Datasets¶
FLTest loads and partitions datasets with flwr-datasets
(backed by Hugging Face). Code: fltest/data/datasets.py.
Built-in datasets¶
| Name | Channels | Classes | Image column | Notes |
|---|---|---|---|---|
mnist |
1 | 10 | image |
handwritten digits |
fashion_mnist |
1 | 10 | image |
clothing; harder than MNIST, same shape |
cifar10 |
3 | 10 | img |
natural images (RGB) |
Use one with dataset: cifar10, or fuzz several with dataset: [mnist, fashion_mnist, cifar10].
Channels and class count are derived automatically — you never set them by hand.
Grayscale datasets are resized to 32×32 and normalized to mean/std 0.5; RGB datasets are
normalized per-channel to 0.5. (Defined in _TRANSFORMS.)
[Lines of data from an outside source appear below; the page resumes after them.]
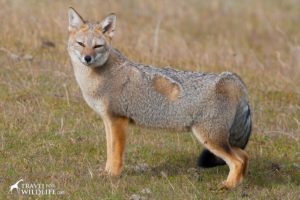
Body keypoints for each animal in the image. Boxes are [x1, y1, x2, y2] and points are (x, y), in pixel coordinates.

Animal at [67, 7, 251, 189]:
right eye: (81, 44)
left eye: (97, 46)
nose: (87, 58)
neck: (98, 79)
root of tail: (232, 79)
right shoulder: (108, 121)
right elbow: (109, 152)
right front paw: (105, 173)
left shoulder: (118, 120)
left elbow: (116, 154)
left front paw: (113, 176)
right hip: (220, 139)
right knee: (244, 155)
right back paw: (238, 184)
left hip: (210, 138)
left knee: (237, 161)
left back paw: (228, 185)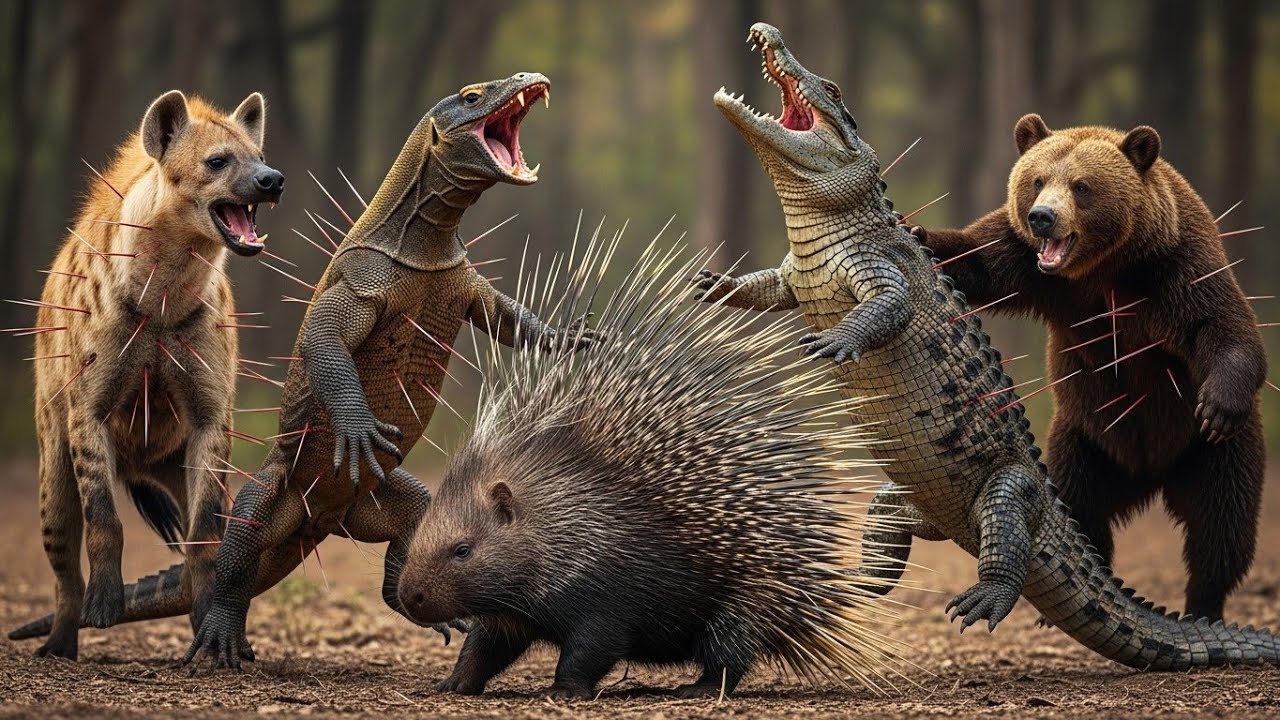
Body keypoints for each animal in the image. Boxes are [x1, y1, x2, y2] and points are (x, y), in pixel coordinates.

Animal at [913, 113, 1268, 621]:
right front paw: (921, 236)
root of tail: (1149, 476)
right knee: (1081, 506)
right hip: (1084, 441)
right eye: (1037, 180)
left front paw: (1218, 404)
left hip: (1207, 453)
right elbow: (977, 257)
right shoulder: (1032, 267)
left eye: (1082, 186)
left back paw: (1205, 603)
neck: (1104, 266)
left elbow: (1221, 324)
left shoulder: (1175, 267)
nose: (1042, 216)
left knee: (1220, 525)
Partitioning (data distribution)¶
data_distribution |
Effect | Relevant knob |
|---|---|---|
iid |
uniform random split; every client sees all classes | — |
dirichlet |
label skew across clients | dirichlet_alpha (lower ⇒ more skewed) |
pathological |
each client gets only N classes | classes_per_partition |
Non-IID partitioning is how you stress robustness/privacy realistically (the project's Pitfall-2/3). Example:
dataset: cifar10
data_distribution: dirichlet
dirichlet_alpha: 0.1 # strongly non-IID
num_clients: 10
Use an existing dataset¶
Just name it:
dataset: fashion_mnist
data_distribution: pathological
classes_per_partition: 2
Attach a new dataset¶
Two small edits in fltest/data/datasets.py:
1. Register it in DATASET_CONFIG with (transform_key, image_column, channels, classes):
DATASET_CONFIG = {
"mnist": ("grayscale", "image", 1, 10),
"cifar10": ("rgb", "img", 3, 10),
# new: a 3-channel, 100-class HF dataset whose image column is "img"
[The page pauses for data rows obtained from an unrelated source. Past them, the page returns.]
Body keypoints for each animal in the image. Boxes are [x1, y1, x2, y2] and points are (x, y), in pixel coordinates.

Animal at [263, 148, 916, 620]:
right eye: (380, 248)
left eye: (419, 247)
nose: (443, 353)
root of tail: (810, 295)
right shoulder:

"cifar100": ("rgb", "img", 3, 100),
}
transform_keyselects a transform in_TRANSFORMS("grayscale"or"rgb"). Add a new key there if your data needs a different transform.image_columnis the Hugging Face column holding the image (oftenimageorimg).channelsandclassesare surfaced to the model and metrics.
2. (Only if needed) add a transform in _TRANSFORMS, e.g. for 28×28 inputs without
resizing or for different normalization.
That's it — dataset: cifar100 now works, including fuzzing and all partitioners. The HF
dataset name passed to flwr-datasets is the key you used ("cifar100"); use the
fully-qualified HF id (e.g. "zalando-datasets/fashion_mnist") if the short name is
ambiguous.
Custom / local data¶
get_federated_dataset() returns {"c2data": {cid: hf_dataset}, "test_data": hf_dataset}
where each shard yields {"img": tensor, "label": tensor} after transform. To plug in data
that isn't on Hugging Face, build those dicts yourself (any object exposing
{"img","label"} batches works) and call build_dataloaders(...), or add a new partitioner
to PARTITIONERS.
Add a new partitioner¶
PARTITIONERS maps a name to a factory f(num_partitions, **kwargs) -> Partitioner:
PARTITIONERS = {
"iid": lambda n, **kw: IidPartitioner(num_partitions=n),
"my_skew": lambda n, alpha=0.3, **kw: DirichletPartitioner(
num_partitions=n, partition_by="label", alpha=alpha),
}
Then data_distribution: my_skew is usable from any config.